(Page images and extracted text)
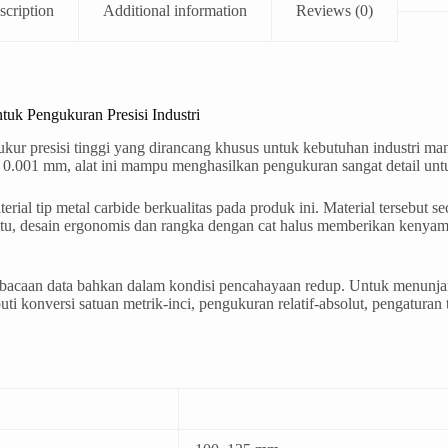
scription
Additional information
Reviews (0)
uk Pengukuran Presisi Industri
r presisi tinggi yang dirancang khusus untuk kebutuhan industri man
0.001 mm, alat ini mampu menghasilkan pengukuran sangat detail untu
rial tip metal carbide berkualitas pada produk ini. Material tersebut 
 itu, desain ergonomis dan rangka dengan cat halus memberikan kenya
aan data bahkan dalam kondisi pencahayaan redup. Untuk menunjang 
iputi konversi satuan metrik-inci, pengukuran relatif-absolut, pengatura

### YOUR OBJECTIVE
The answer must be the lines from the one containing "Reviews (0)" through the last line of the records, copied exactly, with nothing else.

### OUTPUT
Reviews (0)
uk Pengukuran Presisi Industri
r presisi tinggi yang dirancang khusus untuk kebutuhan industri man
0.001 mm, alat ini mampu menghasilkan pengukuran sangat detail untu
rial tip metal carbide berkualitas pada produk ini. Material tersebut 
 itu, desain ergonomis dan rangka dengan cat halus memberikan kenya
aan data bahkan dalam kondisi pencahayaan redup. Untuk menunjang 
iputi konversi satuan metrik-inci, pengukuran relatif-absolut, pengatura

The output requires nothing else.